WORK ITEM: With the pictures left out, restate exactly the part below that opens with the line containing "Figure 1: xy, xz, yz;" and closes with the line containing "Figure 3: 3-D, field".

EXERCISE MATERIAL:

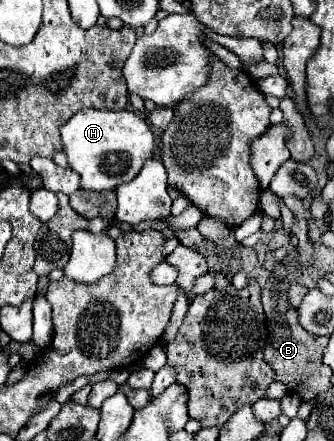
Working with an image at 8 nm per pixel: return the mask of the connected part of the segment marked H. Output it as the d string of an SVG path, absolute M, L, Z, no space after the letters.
M84 108L76 112L60 132L70 168L82 176L80 186L94 192L114 190L116 186L130 182L156 150L156 138L148 122L130 110Z

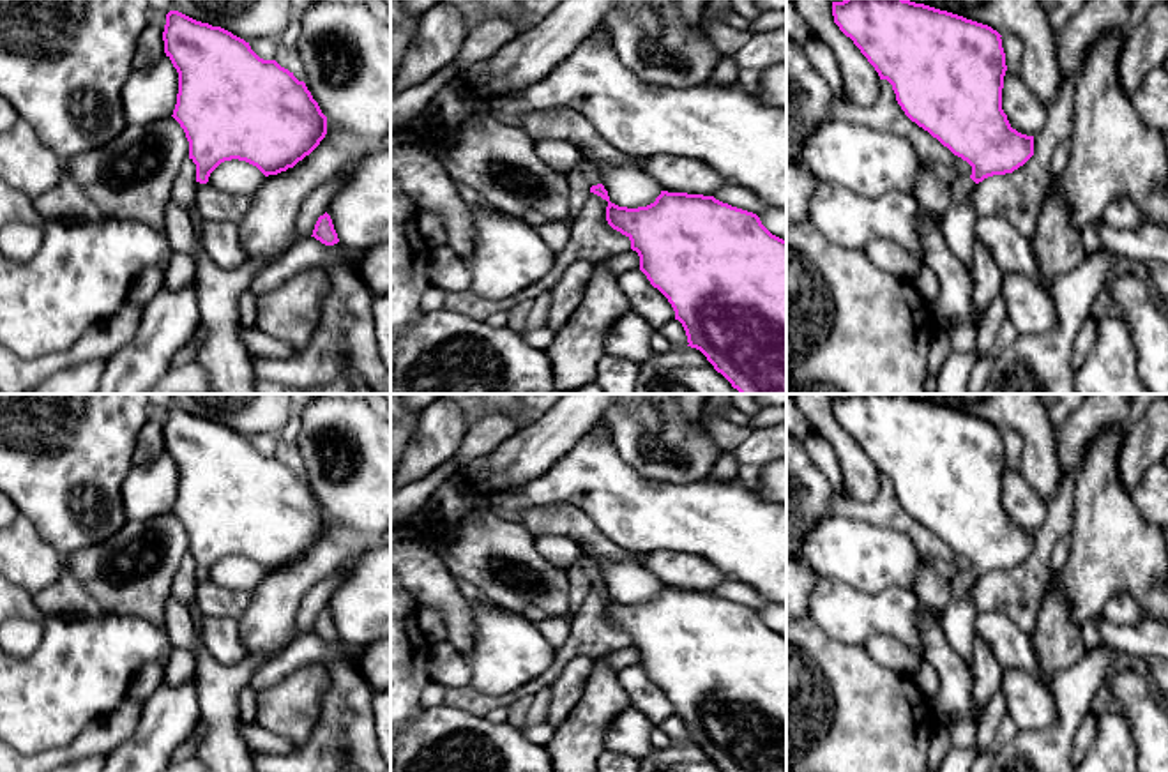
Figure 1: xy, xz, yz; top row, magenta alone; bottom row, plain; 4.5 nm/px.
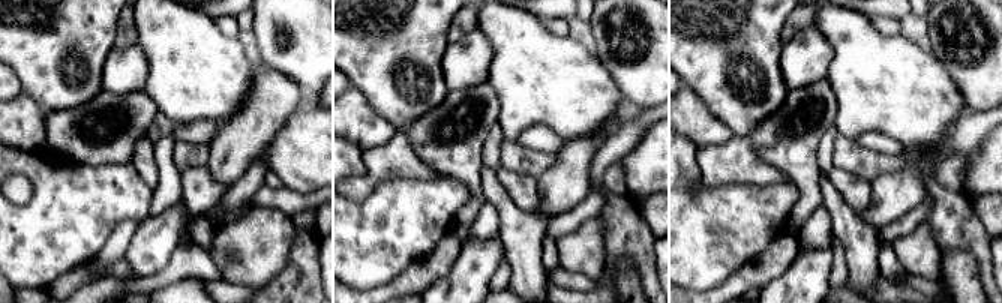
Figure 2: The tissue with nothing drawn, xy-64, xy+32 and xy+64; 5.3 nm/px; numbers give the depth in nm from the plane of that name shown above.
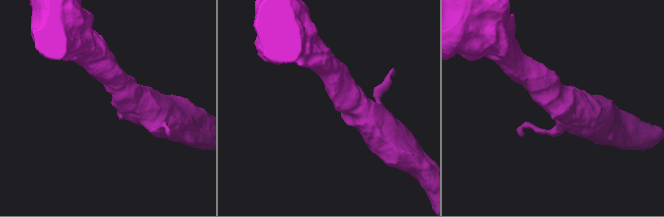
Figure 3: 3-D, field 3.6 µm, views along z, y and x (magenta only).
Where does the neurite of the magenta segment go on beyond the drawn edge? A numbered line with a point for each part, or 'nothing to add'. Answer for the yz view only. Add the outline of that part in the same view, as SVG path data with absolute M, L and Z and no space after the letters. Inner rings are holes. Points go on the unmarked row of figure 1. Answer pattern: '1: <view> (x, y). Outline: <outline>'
1: yz (958, 620). Outline: M958 572L951 579L952 599L940 615L944 634L952 650L968 664L975 640L977 611L970 602L968 590L975 578L970 572Z

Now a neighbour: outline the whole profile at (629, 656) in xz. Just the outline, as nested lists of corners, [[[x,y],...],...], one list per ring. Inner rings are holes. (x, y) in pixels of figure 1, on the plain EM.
[[[629,645],[626,648],[620,648],[617,652],[611,652],[604,657],[604,662],[615,670],[620,671],[627,666],[640,664],[640,652],[636,647]]]

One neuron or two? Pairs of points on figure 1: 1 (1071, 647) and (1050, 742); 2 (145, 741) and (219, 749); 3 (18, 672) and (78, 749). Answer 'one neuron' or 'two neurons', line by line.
1: two neurons
2: two neurons
3: two neurons

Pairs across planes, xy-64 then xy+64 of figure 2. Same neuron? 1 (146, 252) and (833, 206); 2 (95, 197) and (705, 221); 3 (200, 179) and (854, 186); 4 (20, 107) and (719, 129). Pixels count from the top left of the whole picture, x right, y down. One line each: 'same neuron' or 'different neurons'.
1: different neurons
2: same neuron
3: same neuron
4: same neuron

ANSWER TO THIS TASK:
Figure 1: xy, xz, yz; top row, magenta alone; bottom row, plain; 4.5 nm/px.
Figure 2: The tissue with nothing drawn, xy-64, xy+32 and xy+64; 5.3 nm/px; numbers give the depth in nm from the plane of that name shown above.
Figure 3: 3-D, field 3.6 µm, views along z, y and x (magenta only).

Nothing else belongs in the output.